In September, Mayor Street announced that broadband would come to all of Philadelphia. So when Kleinman's students lobbied for Web radio, he quickly found the funds to create a streaming audio service (www.cmacradio.org).
Still, Web radio is only the start for Kleinman. He envisions transforming the Avenue of the Arts into a street of virtual theater. Now, with the city's WiFi plans on hold, so is his dream.
The UArts building opposite the Kimmel on Broad Street is brimming with dancers, musicians and artists. But from the street it looks like an insurance company, says Kleinman. That's why he asked UArts multimedia director Chris Garvin to invent an interactive virtual window that passersby. Kleinman is also lobbying to get every arts organization on the Avenue onto a common network.
But while the mayor struggles between his promise of WiFi to Philly and his apparent need to keep the phone and cable companies happy, this and hundreds of other innovative WiFi dreams will languish.
In December, right on time, the mayor's gold-ribbon panel came up with a blueprint. But suddenly, with no explanation, the Feb. 9 announcement was cancelled. And according to Dianah Neff, the city's chief information officer, the mayor won't say when WiFi will move forward.
The scuttlebutt whispered by some, screamed by others is that Comcast or Verizon (or both) got to the mayor. Shortly after Street's WiFi plans were celebrated as a boon for democracy, telephone and cable companies hit back hard.
First, Verizon slammed a midnight special bill through the legislature in Harrisburg that effectively outlawed all municipal WiFi plans in the state except Philly's. And then, telephone and cable companies paid for a report that took specific aim at the city's plans. The report, called "Not in the Public Interest: The Myth of Municipal WiFi Networks," was commissioned by the New Millennium Research Council, a think tank funded in part by telephone and cable companies.
According to Neff, the study was written with no knowledge of the Philly plan now languishing on the mayor's desk. In a remarkable display of candor, several reporters most notably from The Wall Street Journal openly ridiculed the report's authors during a press conference. As an unbiased study, it's a sham.
The report still found favor with Councilman Frank Rizzo, who questioned the city's WiFi plan in an article for www.cnet.com. In the piece, Rizzo compares Philadelphia's $11 million wireless network to Boston's $12 billion Big Dig public works project. The councilman then predicts that Philly would face a "Hobson's choice of constantly modernizing and updating the network or sending it to the junkyard," and that "taxpayers would have to be asked to continually subsidize this open-ended proposition."
This is nonsense on both counts. Someone might have told the councilman that with each doubling of speed, the cost is cut in half.
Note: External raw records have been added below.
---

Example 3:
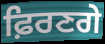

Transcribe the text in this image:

ਫ਼ਿਰਣਗੇ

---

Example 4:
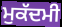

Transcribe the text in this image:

ਮੁਕੱਦਮੀ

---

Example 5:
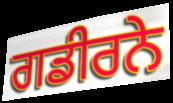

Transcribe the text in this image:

ਗਡੀਰਨੇ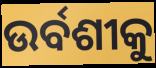
ଉର୍ବଶୀକୁ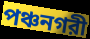
পঞ্চনগরীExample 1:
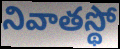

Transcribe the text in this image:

నివాతస్థో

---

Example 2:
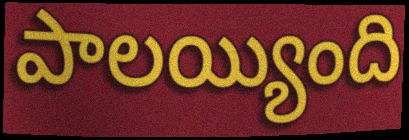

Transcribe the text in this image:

పాలయ్యింది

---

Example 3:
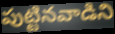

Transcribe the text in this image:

పుట్టినవాడిని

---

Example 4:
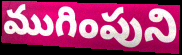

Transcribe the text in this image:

ముగింపుని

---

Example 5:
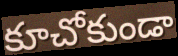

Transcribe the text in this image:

కూచోకుండా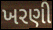
ખરણી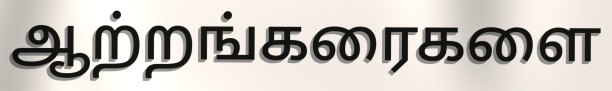
ஆற்றங்கரைகளை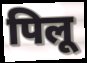
पिलूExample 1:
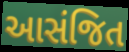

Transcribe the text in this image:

આસંજિત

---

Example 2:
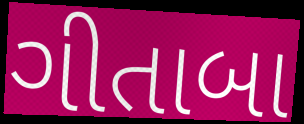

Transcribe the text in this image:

ગીતાબા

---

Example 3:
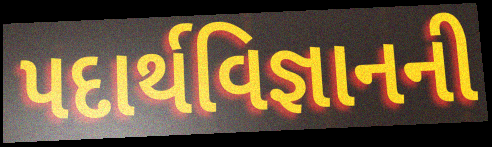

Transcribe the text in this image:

પદાર્થવિજ્ઞાનની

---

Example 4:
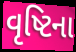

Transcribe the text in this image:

વૃષ્ટિના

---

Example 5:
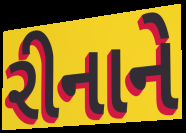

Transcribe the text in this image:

રીનાને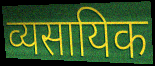
व्यसायिक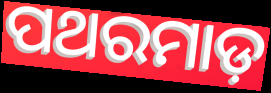
ପଥରମାଡ଼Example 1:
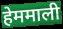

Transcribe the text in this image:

हेममाली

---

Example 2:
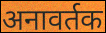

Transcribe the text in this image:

अनावर्तक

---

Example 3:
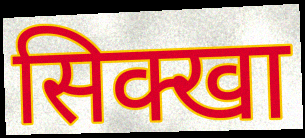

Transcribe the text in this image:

सिक्खा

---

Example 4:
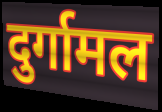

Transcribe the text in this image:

दुर्गामल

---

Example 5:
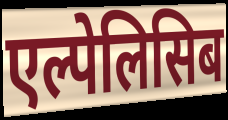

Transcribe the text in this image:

एल्पेलिसिबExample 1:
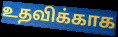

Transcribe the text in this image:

உதவிக்காக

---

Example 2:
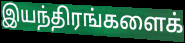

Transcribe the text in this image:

இயந்திரங்களைக்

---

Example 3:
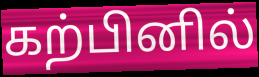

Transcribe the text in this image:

கற்பினில்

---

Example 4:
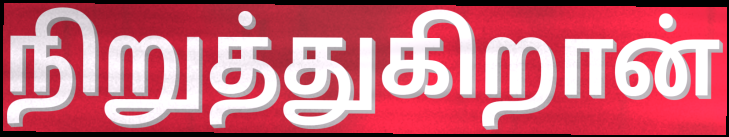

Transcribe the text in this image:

நிறுத்துகிறான்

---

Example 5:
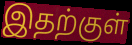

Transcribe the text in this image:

இதற்குள்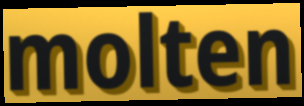
molten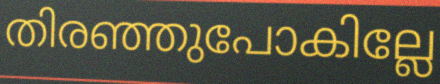
തിരഞ്ഞുപോകില്ലേ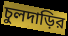
চুলদাড়ির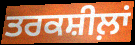
ਤਰਕਸ਼ੀਲ਼ਾਂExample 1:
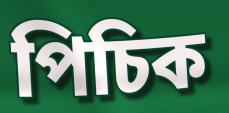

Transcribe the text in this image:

পিচিক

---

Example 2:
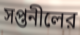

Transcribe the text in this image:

সপ্তনীলের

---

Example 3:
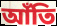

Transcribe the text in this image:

আঁতি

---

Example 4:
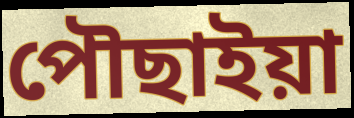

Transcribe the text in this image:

পৌছাইয়া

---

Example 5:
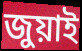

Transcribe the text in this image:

জুয়াইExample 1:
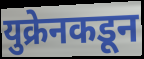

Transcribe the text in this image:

युक्रेनकडून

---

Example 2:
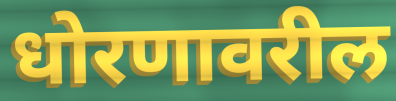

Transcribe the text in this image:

धोरणावरील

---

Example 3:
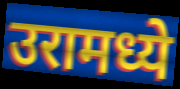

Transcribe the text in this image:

उरामध्ये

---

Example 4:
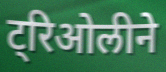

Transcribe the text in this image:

ट्रिओलीने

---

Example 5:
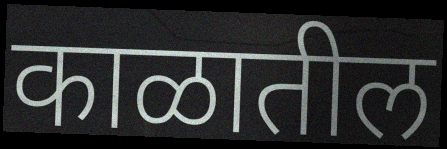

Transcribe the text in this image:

काळातीलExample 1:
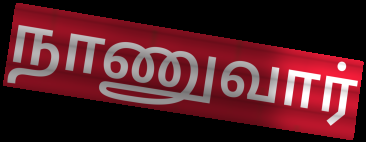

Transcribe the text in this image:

நாணுவார்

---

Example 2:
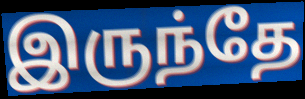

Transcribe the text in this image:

இருந்தே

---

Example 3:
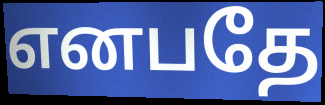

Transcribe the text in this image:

எனபதே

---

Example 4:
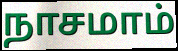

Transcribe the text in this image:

நாசமாம்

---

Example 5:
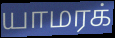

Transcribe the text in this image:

யாமரக்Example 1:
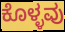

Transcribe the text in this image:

ಕೊಳ್ಳವು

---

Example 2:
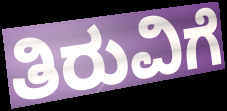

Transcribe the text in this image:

ತಿರುವಿಗೆ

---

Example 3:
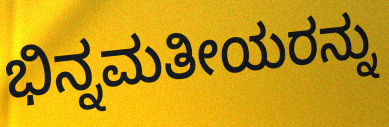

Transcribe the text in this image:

ಭಿನ್ನಮತೀಯರನ್ನು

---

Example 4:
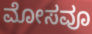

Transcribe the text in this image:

ಮೋಸವೂ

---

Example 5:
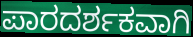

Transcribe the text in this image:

ಪಾರದರ್ಶಕವಾಗಿ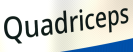
Quadriceps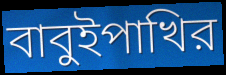
বাবুইপাখির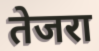
तेजरा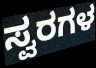
ಸ್ವರಗಳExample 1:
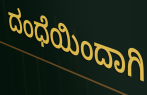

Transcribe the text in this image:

ದಂಧೆಯಿಂದಾಗಿ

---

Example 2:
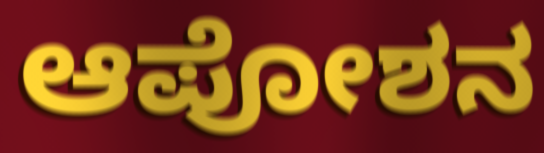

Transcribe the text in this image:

ಆಪೋಶನ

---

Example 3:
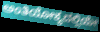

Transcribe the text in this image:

ಅಂತಿಯೋಕ್ಯದಲ್ಲಿಯೇ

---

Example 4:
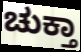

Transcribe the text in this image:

ಚುಕ್ತಾ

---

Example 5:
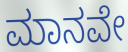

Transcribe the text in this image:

ಮಾನವೇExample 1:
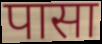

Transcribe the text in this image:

पासा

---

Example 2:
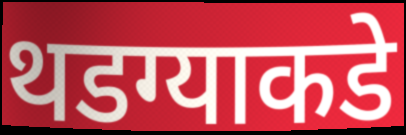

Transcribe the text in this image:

थडग्याकडे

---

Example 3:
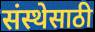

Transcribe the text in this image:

संस्थेसाठी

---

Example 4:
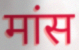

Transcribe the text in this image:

मांस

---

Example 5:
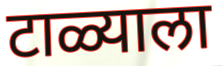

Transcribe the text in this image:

टाळ्याला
And before Rizzo claims that taxpayers would be stuck with the bill, he might have checked with Neff, who helped author the report now gathering dust on the mayor's desk.
In a recent conversation Neff punctured several faulty industry assumptions about the city's pending WiFi service. "Who says that we are funding this with tax-exempt funding?" asks Neff. "Why are [industry supporters] making the assumption that the city will be the sole service provider? We'll be talking about a public/private cooperative."
For now, though, no one but Rizzo is talking, while the mayor mulls over just what that public/private cooperative will look like. Will the city partner with many companies, or just a few? Will they form an agency, like the Parking Authority, that allows a lot of flexibility but a lot less public control?
Neff is deeply suspicious of the current industry players. In her article on www.cnet.com, "Hands Off our Wi-Fi Networks!" Neff wonders aloud, "When was the last time [local telecom carriers] were elected to determine what's best for our communities?" The "truth," Neff continues, "is that the incumbent local exchange carriers [like Verizon] want unregulated monopolies over all telecommunications."
Which brings us to the most likely reason for the mayor's delay. As it stands now, says Neff, the Philadelphia plan could permit people in the street to place phone calls over the Internet. Some industry experts estimate that the Philadelphia plan could cost cable and phone companies some $50 million a year in revenue.
No wonder the mayor is pondering and won't give a deadline. Still, it's time to move ahead, if only to nourish all the dreams of a genuinely democratic mass media.